What you have to do: Using the entries below, show all lines with the string "Jahren".

Input:
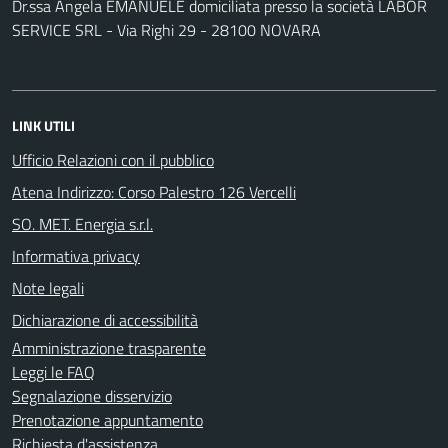
Dr.ssa Angela EMANUELE domiciliata presso la società LABOR
SERVICE SRL - Via Righi 29 - 28100 NOVARA
LINK UTILI
Ufficio Relazioni con il pubblico
Atena Indirizzo: Corso Palestro 126 Vercelli
SO. MET. Energia s.r.l.
Informativa privacy
Note legali
Dichiarazione di accessibilità
Amministrazione trasparente
Leggi le FAQ
Segnalazione disservizio
Prenotazione appuntamento
Richiesta d'assistenza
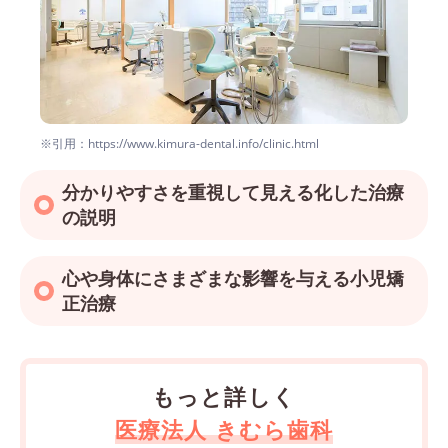
※引用：https://www.kimura-dental.info/clinic.html
分かりやすさを重視して見える化した治療
の説明
心や身体にさまざまな影響を与える小児矯
正治療
もっと詳しく
医療法人 きむら歯科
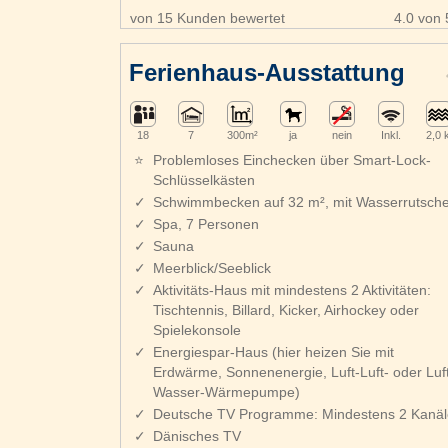
von 15 Kunden bewertet
4.0 von 
Ferienhaus-Ausstattung
18
7
300m²
ja
nein
Inkl.
2,0
Problemloses Einchecken über Smart-Lock-
Schlüsselkästen
Schwimmbecken auf 32 m², mit Wasserrutsch
Spa, 7 Personen
Sauna
Meerblick/Seeblick
Aktivitäts-Haus mit mindestens 2 Aktivitäten:
Tischtennis, Billard, Kicker, Airhockey oder
Spielekonsole
Energiespar-Haus (hier heizen Sie mit
Erdwärme, Sonnenenergie, Luft-Luft- oder Luft
Wasser-Wärmepumpe)
Deutsche TV Programme: Mindestens 2 Kanäl
Dänisches TV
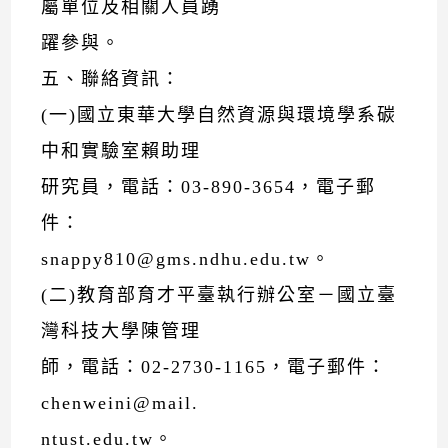
屬單位及相關人員踴
躍參與。
五、聯絡資訊：
(一)國立東華大學自然資源與環境學系碳
中和實驗室賴助理
研究員，電話：03-890-3654，電子郵
件：
snappy810@gms.ndhu.edu.tw。
(二)教育部育才平臺執行辦公室－國立臺
灣科技大學陳管理
師，電話：02-2730-1165，電子郵件：
chenweini@mail.
ntust.edu.tw。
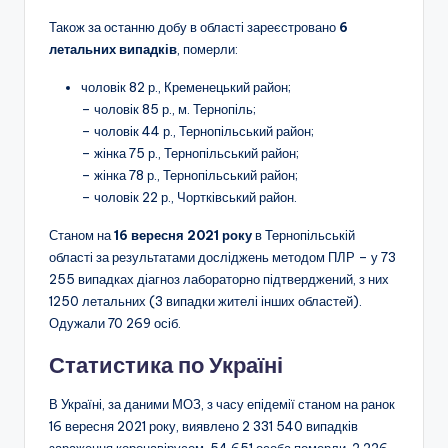
Також за останню добу в області зареєстровано
6
летальних випадків
, померли:
чоловік 82 р., Кременецький район;
– чоловік 85 р., м. Тернопіль;
– чоловік 44 р., Тернопільський район;
– жінка 75 р., Тернопільський район;
– жінка 78 р., Тернопільський район;
– чоловік 22 р., Чортківський район.
Станом на
16 вересня 2021 року
в Тернопільській
області за результатами досліджень методом ПЛР – у 73
255 випадках діагноз лабораторно підтверджений, з них
1250 летальних (3 випадки жителі інших областей).
Одужали 70 269 осіб.
Статистика по Україні
В Україні, за даними МОЗ, з часу епідемії станом на ранок
16 вересня 2021 року, виявлено 2 331 540 випадків
зараження коронавірусом, 54 651 особа померли, 2 226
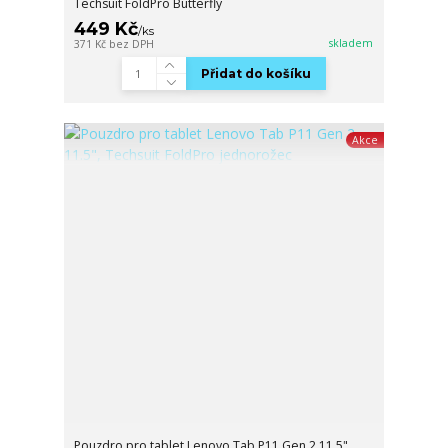
Techsuit FoldPro Butterfly
449 Kč
/
ks
skladem
371 Kč
bez DPH
Přidat do košíku
Akce
Pouzdro pro tablet Lenovo Tab P11 Gen 2 11.5",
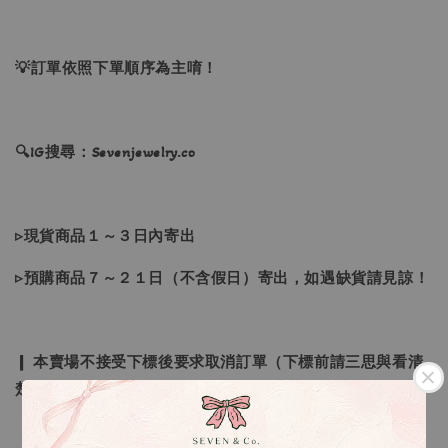
💡訂單依照下單順序為主唷！
🔍IG搜尋：Sevenjewelry.co
▹現貨商品１～３日內寄出
▹預購商品７～２１日（不含假日）寄出，如遇缺貨請見諒！
❙ 本賣場不接受下標後要求取消訂單（下標前請三思與看清
楚）❙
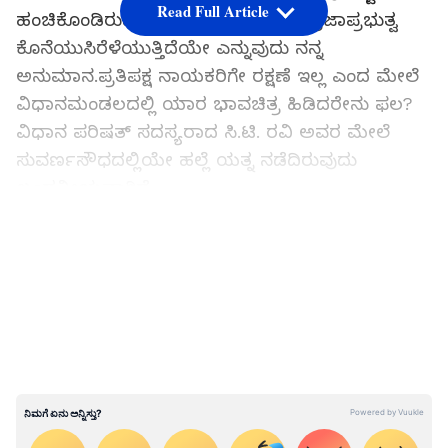
Read Full Article
ಹಂಚಿಕೊಂಡಿರುವ ಅವರು, ಕರ್ನಾಟಕದಲ್ಲಿ ಪ್ರಜಾಪ್ರಭುತ್ವ
ಕೊನೆಯುಸಿರೆಳೆಯುತ್ತಿದೆಯೇ ಎನ್ನುವುದು ನನ್ನ
ಅನುಮಾನ.ಪ್ರತಿಪಕ್ಷ ನಾಯಕರಿಗೇ ರಕ್ಷಣೆ ಇಲ್ಲ ಎಂದ ಮೇಲೆ
ವಿಧಾನಮಂಡಲದಲ್ಲಿ ಯಾರ ಭಾವಚಿತ್ರ ಹಿಡಿದರೇನು ಫಲ?
ವಿಧಾನ ಪರಿಷತ್ ಸದಸ್ಯರಾದ ಸಿ.ಟಿ. ರವಿ ಅವರ ಮೇಲೆ
ಸುವರ್ಣಸೌಧದಲ್ಲಿಯೇ ಹಲ್ಲೆ ಯತ್ನ ನಡೆದಿರುವುದು
ಖಂಡನೀಯವಾಗಿದೆ.
LATEST VIDEOS
ಗೌರವಾನ್ವಿತ ಸಚಿವೆ ಬಗ್ಗೆ ಸಿ.ಟಿ.ರವಿ ಅವರು ಅಶ್ಲೀಲ ಪದ
ಬಳಸಿದ್ದರೆ ಅದನ್ನು ನಾನು ಸಮರ್ಥಿಸುವುದಿಲ್ಲ. ಅದಕ್ಕೆ
ಪ್ರತಿಯಾಗಿ ಸಚಿವೆ ವರ್ತಿಸಿದ ರೀತಿ, ಅವರ ಬೆಂಬಲಿಗರ
ಗೂಂಡಾಗಿರಿ ಅತಿರೇಖದ್ದು. ಎಲ್ಲದ್ದಕ್ಕೂ ಡಾ.ಅಂಬೇಡ್ಕರ್
ಅವರ ಸಂವಿಧಾನದಡಿಯಲ್ಲಿ ರೂಪಿತವಾದ ಕಾನೂನಿದೆ.
ಸಭಾಪತಿಗಳೂ ರೂಲಿಂಗ್ ನೀಡಿದ್ದಾರೆ. ಆ ನಂತರವೂ
ನಡೆಯುತ್ತಿರುವ ಘಟನಾವಳಿಗಳು, ಸಭಾಪತಿಗಳನ್ನೇ ನಿಂದಿಸುವ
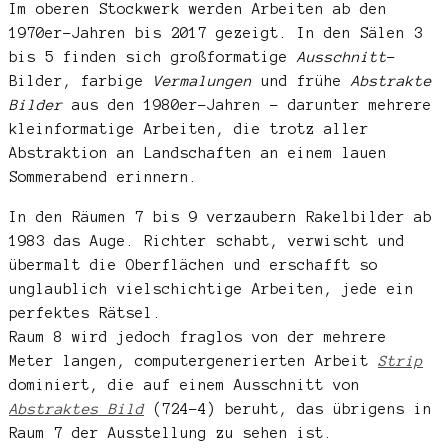
Im oberen Stockwerk werden Arbeiten ab den
1970er-Jahren bis 2017 gezeigt. In den Sälen 3
bis 5 finden sich großformatige
Ausschnitt
-
Bilder, farbige
Vermalungen
und frühe
Abstrakte
Bilder
aus den 1980er-Jahren – darunter mehrere
kleinformatige Arbeiten, die trotz aller
Abstraktion an Landschaften an einem lauen
Sommerabend erinnern.
In den Räumen 7 bis 9 verzaubern Rakelbilder ab
1983 das Auge. Richter schabt, verwischt und
übermalt die Oberflächen und erschafft so
unglaublich vielschichtige Arbeiten, jede ein
perfektes Rätsel.
Raum 8 wird jedoch fraglos von der mehrere
Meter langen, computergenerierten Arbeit
Strip
dominiert, die auf einem Ausschnitt von
Abstraktes Bild
(724-4) beruht, das übrigens in
Raum 7 der Ausstellung zu sehen ist.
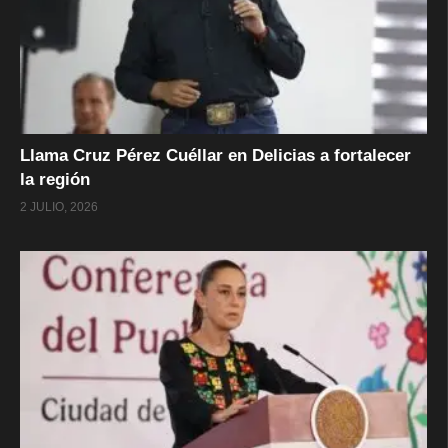
Llama Cruz Pérez Cuéllar en Delicias a fortalecer
la región
2 JULIO, 2026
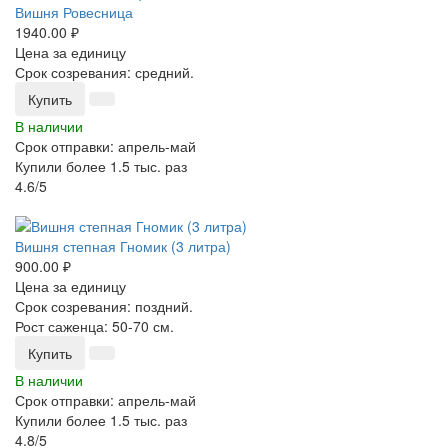
Вишня Ровесница
1940.00 ₽
Цена за единицу
Срок созревания: средний.
Купить
В наличии
Срок отправки: апрель-май
Купили более 1.5 тыс. раз
4.6/5
-25%
Вишня степная Гномик (3 литра)
900.00 ₽
Цена за единицу
Срок созревания: поздний.
Рост саженца: 50-70 см.
Купить
В наличии
Срок отправки: апрель-май
Купили более 1.5 тыс. раз
4.8/5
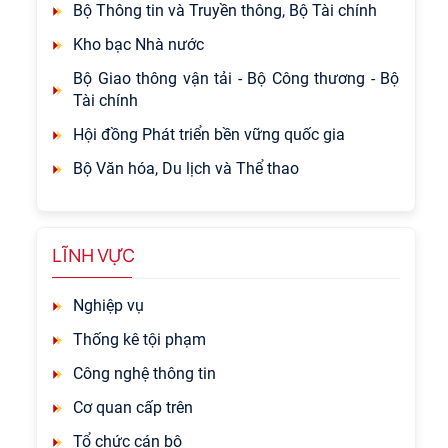
Bộ Thông tin và Truyền thông, Bộ Tài chính
Kho bạc Nhà nước
Bộ Giao thông vận tải - Bộ Công thương - Bộ
Tài chính
Hội đồng Phát triển bền vững quốc gia
Bộ Văn hóa, Du lịch và Thể thao
LĨNH VỰC
Nghiệp vụ
Thống kê tội phạm
Công nghệ thông tin
Cơ quan cấp trên
Tổ chức cán bộ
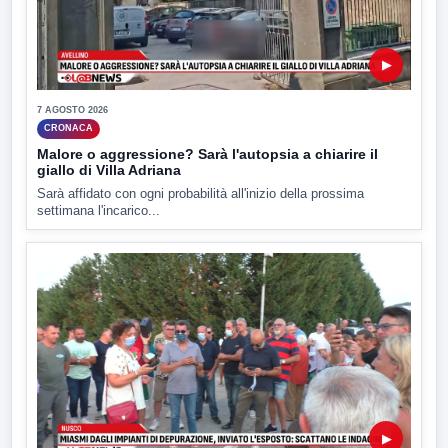
▶
7 AGOSTO 2026
CRONACA
Malore o aggressione? Sarà l'autopsia a chiarire il
giallo di Villa Adriana
Sarà affidato con ogni probabilità all'inizio della prossima
settimana l'incarico...
▶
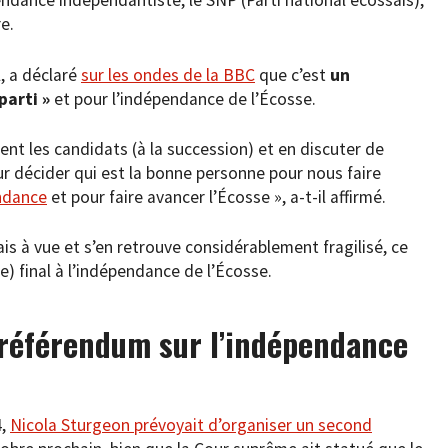
endance indépendantiste, le SNP (Parti national écossais),
e.
, a déclaré
sur les ondes de la BBC
que c’est
un
parti »
et pour l’indépendance de l’Écosse.
t les candidats (à la succession) et en discuter de
ur décider qui est la bonne personne pour nous faire
endance
et pour faire avancer l’Écosse », a-t-il affirmé.
s à vue et s’en retrouve considérablement fragilisé, ce
e) final à l’indépendance de l’Écosse.
 référendum sur l’indépendance
4,
Nicola Sturgeon prévoyait d’organiser un second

Answer:
1970er-Jahren bis 2017 gezeigt. In den Sälen 3
aus den 1980er-Jahren – darunter mehrere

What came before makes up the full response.